▶ **Records drawn from a dataset**:
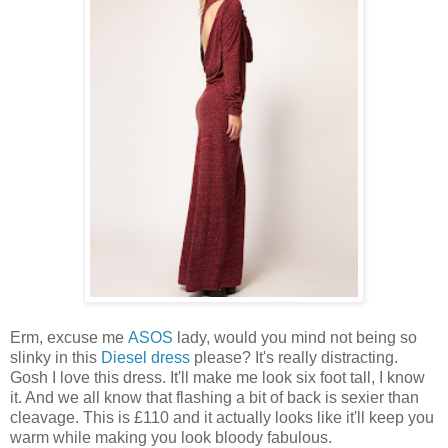
Erm, excuse me
ASOS
lady, would you mind not being so
slinky in this
Diesel dress
please? It's really distracting.
Gosh I love this dress. It'll make me look six foot tall, I know
it. And we all know that flashing a bit of back is sexier than
cleavage. This is £110 and it actually looks like it'll keep you
warm while making you look bloody fabulous.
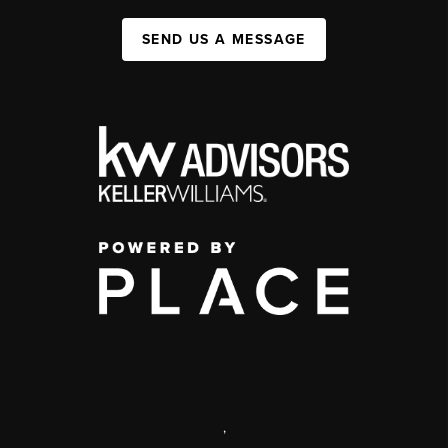
SEND US A MESSAGE
,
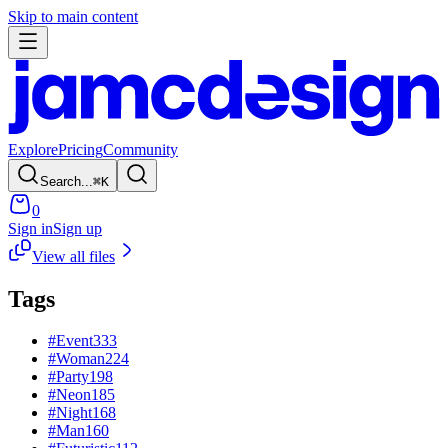
Skip to main content
Explore
Pricing
Community
Search...
⌘
K
0
Sign in
Sign up
View all files
Tags
#
Event
333
#
Woman
224
#
Party
198
#
Neon
185
#
Night
168
#
Man
160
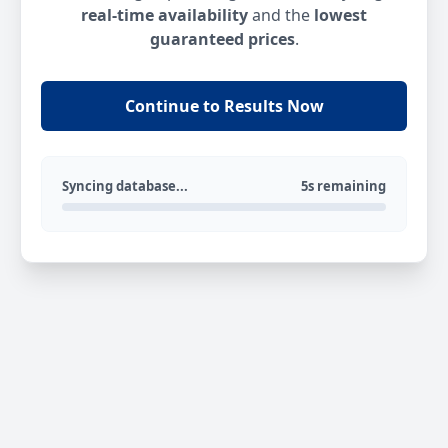
real-time availability
and the
lowest
guaranteed prices
.
Continue to Results Now
Syncing database...
5s remaining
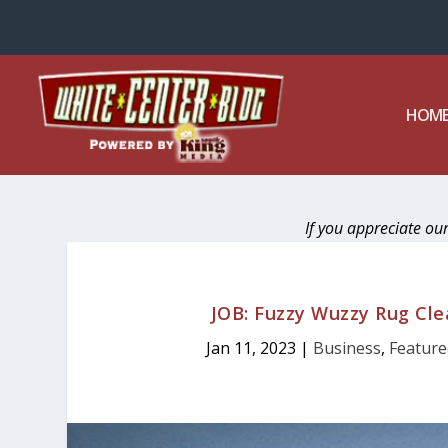
HOM
If you appreciate ou
JOB: Fuzzy Wuzzy Rug Clea
Jan 11, 2023
|
Business
,
Feature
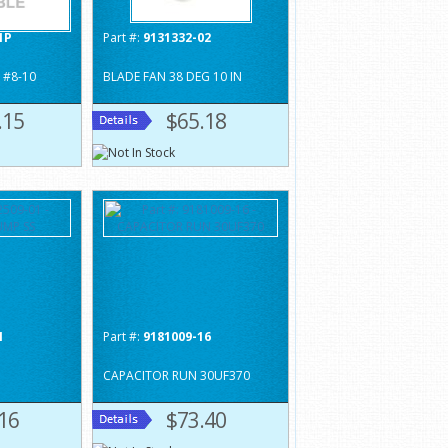
1P
Part #:
9131332-02
 #8-10
BLADE FAN 38 DEG 10 IN
.15
$65.18
1
Part #:
9181009-16
CAPACITOR RUN 30UF370
16
$73.40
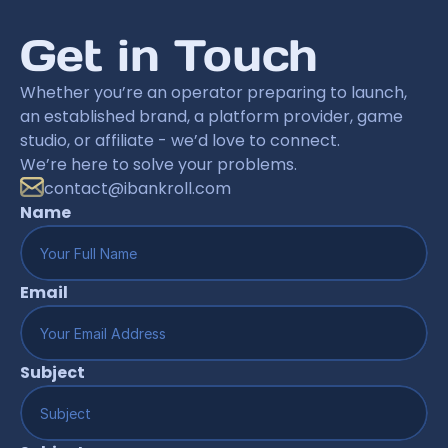
Get in Touch
Whether you’re an operator preparing to launch, 
an established brand, a platform provider, game 
studio, or affiliate - we’d love to connect.
We’re here to solve your problems.
contact@ibankroll.com
Name
Email
Subject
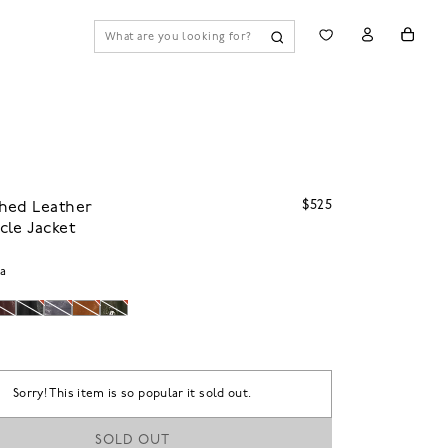
$525
hed Leather
le Jacket
na
Sorry! This item is so popular it sold out.
SOLD OUT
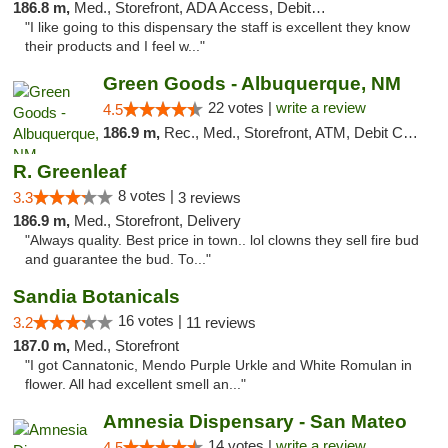
186.8 m,
Med., Storefront, ADA Access, Debit Card
"I like going to this dispensary the staff is excellent they know
their products and I feel w..."
Green Goods - Albuquerque, NM
22 votes |
write a review
4.5
186.9 m,
Rec., Med., Storefront, ATM, Debit Card, Pickup
R. Greenleaf
8 votes |
3.3
3 reviews
186.9 m,
Med., Storefront, Delivery
"Always quality. Best price in town.. lol clowns they sell fire bud
and guarantee the bud. To..."
Sandia Botanicals
16 votes |
3.2
11 reviews
187.0 m,
Med., Storefront
"I got Cannatonic, Mendo Purple Urkle and White Romulan in
flower. All had excellent smell an..."
Amnesia Dispensary - San Mateo
14 votes |
write a review
4.5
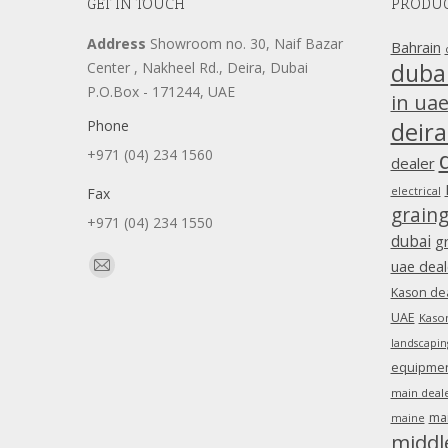
GET IN TOUCH
PRODUC
Address
Showroom no. 30, Naif Bazar
Bahrain
duba
Center , Nakheel Rd., Deira, Dubai
P.O.Box - 171244, UAE
in ua
Phone
deira
+971 (04) 234 1560
dealer
Fax
electrical
grain
+971 (04) 234 1550
dubai
g
Find us on:
uae deal
Mail
Kason dea
page
UAE
Kason
opens
landscapin
in
equipment
new
main deale
window
ma
maine
middl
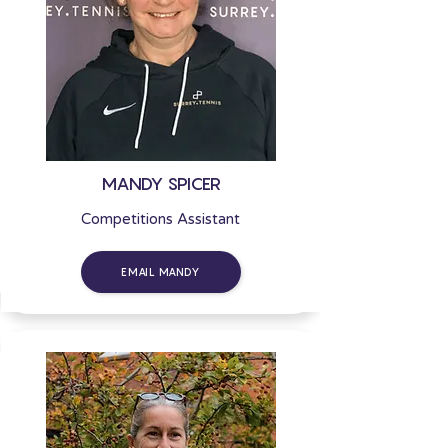
MANDY SPICER
Competitions Assistant
EMAIL MANDY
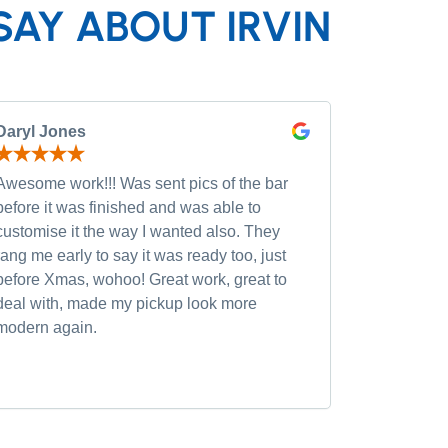
SAY ABOUT IRVIN
Daryl Jones
Pip P
Awesome work!!! Was sent pics of the bar
Had severa
before it was finished and was able to
and was wi
customise it the way I wanted also. They
custom opt
rang me early to say it was ready too, just
quality of
before Xmas, wohoo! Great work, great to
was very h
deal with, made my pickup look more
small chan
modern again.
accommoda
recommen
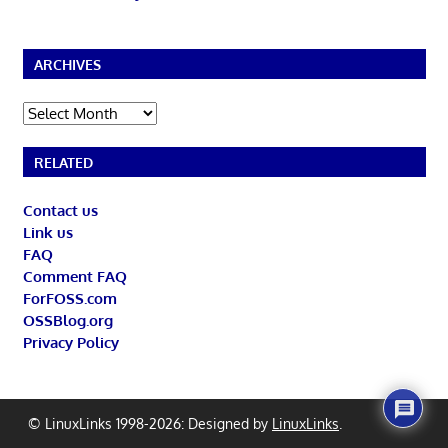
ARCHIVES
Archives
RELATED
Contact us
Link us
FAQ
Comment FAQ
ForFOSS.com
OSSBlog.org
Privacy Policy
© LinuxLinks 1998-2026: Designed by
LinuxLinks
.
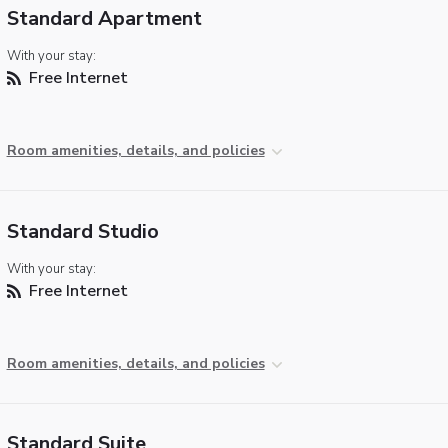
Standard Apartment
With your stay:
Free Internet
Room amenities, details, and policies
Standard Studio
With your stay:
Free Internet
Room amenities, details, and policies
Standard Suite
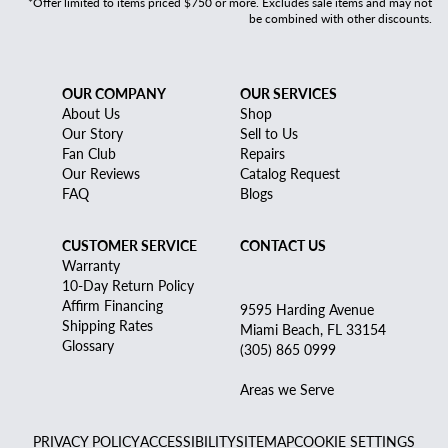
*Offer limited to items priced $750 or more. Excludes sale items and may not
be combined with other discounts.
OUR COMPANY
OUR SERVICES
About Us
Shop
Our Story
Sell to Us
Fan Club
Repairs
Our Reviews
Catalog Request
FAQ
Blogs
CUSTOMER SERVICE
CONTACT US
Warranty
10-Day Return Policy
Affirm Financing
9595 Harding Avenue
Shipping Rates
Miami Beach, FL 33154
Glossary
(305) 865 0999
Areas we Serve
PRIVACY POLICY
ACCESSIBILITY
SITEMAP
COOKIE SETTINGS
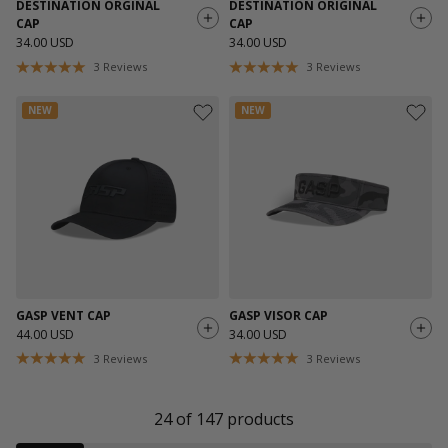
DESTINATION ORGINAL
DESTINATION ORIGINAL
CAP
CAP
34.00 USD
34.00 USD
3
Reviews
3
Reviews
NEW
NEW
GASP VENT CAP
GASP VISOR CAP
44.00 USD
34.00 USD
3
Reviews
3
Reviews
24
of
147
products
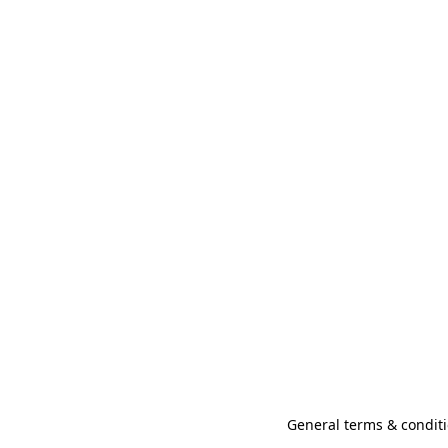
General terms & conditi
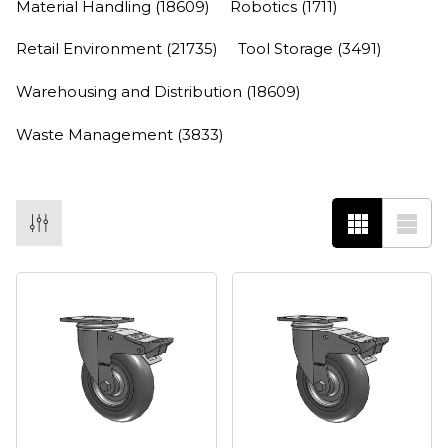
Material Handling
(18609)
Robotics
(1711)
Retail Environment
(21735)
Tool Storage
(3491)
Warehousing and Distribution
(18609)
Waste Management
(3833)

▶ **TASK ITEM**:
So that the copy stays exact, reproduce each record word for word and leave its images out.

▶ **RESPONSE AREA**:
Erm, excuse me
ASOS
lady, would you mind not being so
slinky in this
Diesel dress
please? It's really distracting.
Gosh I love this dress. It'll make me look six foot tall, I know
it. And we all know that flashing a bit of back is sexier than
cleavage. This is £110 and it actually looks like it'll keep you
warm while making you look bloody fabulous.
SEND US A MESSAGE
,
Skip to main content
Explore
Pricing
Community
Search...
⌘
K
0
Sign in
Sign up
View all files
Tags
#
Event
333
#
Woman
224
#
Party
198
#
Neon
185
#
Night
168
#
Man
160
real-time availability
and the
lowest
guaranteed prices
.
Continue to Results Now
Syncing database...
5s remaining
HOM
If you appreciate ou
JOB: Fuzzy Wuzzy Rug Clea
Jan 11, 2023
|
Business
,
Feature
1P
Part #:
9131332-02
 #8-10
BLADE FAN 38 DEG 10 IN
.15
$65.18
1
Part #:
9181009-16
CAPACITOR RUN 30UF370
16
$73.40
Get in Touch
Whether you’re an operator preparing to launch, 
an established brand, a platform provider, game 
studio, or affiliate - we’d love to connect.
We’re here to solve your problems.
contact@ibankroll.com
Name
Email
Subject
$525
hed Leather
le Jacket
na
Sorry! This item is so popular it sold out.
SOLD OUT
186.8 m,
Med., Storefront, ADA Access, Debit Card
"I like going to this dispensary the staff is excellent they know
their products and I feel w..."
Green Goods - Albuquerque, NM
22 votes |
write a review
4.5
186.9 m,
Rec., Med., Storefront, ATM, Debit Card, Pickup
R. Greenleaf
8 votes |
3.3
3 reviews
186.9 m,
Med., Storefront, Delivery
"Always quality. Best price in town.. lol clowns they sell fire bud
and guarantee the bud. To..."
Sandia Botanicals
16 votes |
3.2
11 reviews
187.0 m,
Med., Storefront
"I got Cannatonic, Mendo Purple Urkle and White Romulan in
flower. All had excellent smell an..."
Amnesia Dispensary - San Mateo
14 votes |
write a review
4.5
GET IN TOUCH
PRODUC
Address
Showroom no. 30, Naif Bazar
Bahrain
duba
Center , Nakheel Rd., Deira, Dubai
P.O.Box - 171244, UAE
in ua
Phone
deira
+971 (04) 234 1560
dealer
Fax
electrical
grain
+971 (04) 234 1550
dubai
g
Find us on:
uae deal
Mail
Kason dea
page
UAE
Kason
opens
landscapin
in
equipment
new
main deale
window
ma
maine
middl
MANDY SPICER
Competitions Assistant
EMAIL MANDY
SAY ABOUT IRVIN
Daryl Jones
Pip P
Awesome work!!! Was sent pics of the bar
Had severa
before it was finished and was able to
and was wi
customise it the way I wanted also. They
custom opt
rang me early to say it was ready too, just
quality of
before Xmas, wohoo! Great work, great to
was very h
deal with, made my pickup look more
small chan
modern again.
accommoda
recommen
ARCHIVES
Archives
RELATED
Contact us
Link us
FAQ
Comment FAQ
ForFOSS.com
OSSBlog.org
Privacy Policy
© LinuxLinks 1998-2026: Designed by
LinuxLinks
.
Standard Apartment
With your stay:
Free Internet
Room amenities, details, and policies
Standard Studio
With your stay:
Free Internet
Room amenities, details, and policies
Standard Suite
*Offer limited to items priced $750 or more. Excludes sale items and may not
be combined with other discounts.
OUR COMPANY
OUR SERVICES
About Us
Shop
Our Story
Sell to Us
Fan Club
Repairs
Our Reviews
Catalog Request
FAQ
Blogs
CUSTOMER SERVICE
CONTACT US
Warranty
10-Day Return Policy
Affirm Financing
9595 Harding Avenue
Shipping Rates
Miami Beach, FL 33154
Glossary
(305) 865 0999
Areas we Serve
PRIVACY POLICY
ACCESSIBILITY
SITEMAP
COOKIE SETTINGS
DESTINATION ORGINAL
DESTINATION ORIGINAL
CAP
CAP
34.00 USD
34.00 USD
3
Reviews
3
Reviews
NEW
NEW
GASP VENT CAP
GASP VISOR CAP
44.00 USD
34.00 USD
3
Reviews
3
Reviews
24
of
147
products
General terms & conditi
Material Handling
(18609)
Robotics
(1711)
Retail Environment
(21735)
Tool Storage
(3491)
Warehousing and Distribution
(18609)
Waste Management
(3833)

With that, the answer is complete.